A while ago Pentax, Japanese camera maker, announced they would start making film cameras again. In the announcement video for their project they explained why they were doing this:

In years since Pentax made the first film cameras, many engineers knowledgeable about film cameras have retired. Pentax [...] has always kept complete collections of blueprints, documentation, and similar material from that period. However, you cannot make a film camera just with that. There is expertise in the production methods and many techniques and tricks that cannot be written into the blueprints, that have been verbally passed on by veteran engineers through instruction, generation by generation. Without these, a film camera cannot be made. [...] This is our last chance [...] In a little while, all engineers who know film cameras will be [retired] and I think Pentax will not be able to make a film camera ever again."

(Takeo Suzuki, product designer, Pentax)

This is what we commonly recognize as tacit, or implicit knowledge, things that can only be learned through direct experience in training or independent exploration.
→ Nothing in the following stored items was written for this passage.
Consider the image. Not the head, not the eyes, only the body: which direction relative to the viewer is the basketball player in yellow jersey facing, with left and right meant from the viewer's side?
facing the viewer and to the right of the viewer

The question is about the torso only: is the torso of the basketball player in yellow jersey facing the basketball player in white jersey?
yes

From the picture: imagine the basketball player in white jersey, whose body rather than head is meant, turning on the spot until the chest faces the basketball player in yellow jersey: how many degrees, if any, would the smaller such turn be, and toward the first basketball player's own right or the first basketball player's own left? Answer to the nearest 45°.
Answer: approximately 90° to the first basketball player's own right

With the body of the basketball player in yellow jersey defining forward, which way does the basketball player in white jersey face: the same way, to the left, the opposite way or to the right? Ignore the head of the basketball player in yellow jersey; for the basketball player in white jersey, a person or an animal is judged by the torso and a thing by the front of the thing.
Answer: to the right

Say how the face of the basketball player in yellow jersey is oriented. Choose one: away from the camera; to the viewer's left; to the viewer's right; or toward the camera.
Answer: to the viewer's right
A big part of why expert practitioners are able to operate at very high levels of performance is precisely because they don't necessarily take time to verbalise every decision they make. A lof it is therefore never recorded, and sometimes cannot even be recalled, even though it clearly works.

Combating the loss of expertise

Amids the waves of layoffs, people are thinking about ways to reduce the damage of experts leaving the force. As usual, recording their knowledge sounds like a very obvious way to mitigate the damage. Unfortunately, reducing the impact of layoffs by doing systematic knowledge management will ultimately result in a huge database of useless documents in the absence of proper experience transfer.

When there are no veteran engineers who can train the staff, the history of knowledge is interrupted. The remaining staff has no other choice by to retrace the steps of their predecessors on their own and from scratch, a long and arduous process with no guarantees of ever reaching the same results as before.

How to prevent the loss of expertise

The only way loss of expertise can be prevented is to replicate the tacit knowledge. This can only be done between humans that share the same context (work on the same project, for example), and intermediaries like written document do not suffice. Even presentations are not sufficient.

What actually needs to happen is to get two people to share the context as much as possible, and then have them observe each other while working. Pair coding is a common practice to facilitate the transfer of implicit knowledge, but it can also be done in the form of explicit training.

Because this process takes time and a positive attitude, when the layoff is already happening, it is way too late to think about it. It has to be done on an ongoing basis right from the first day. It is never too late to start, though.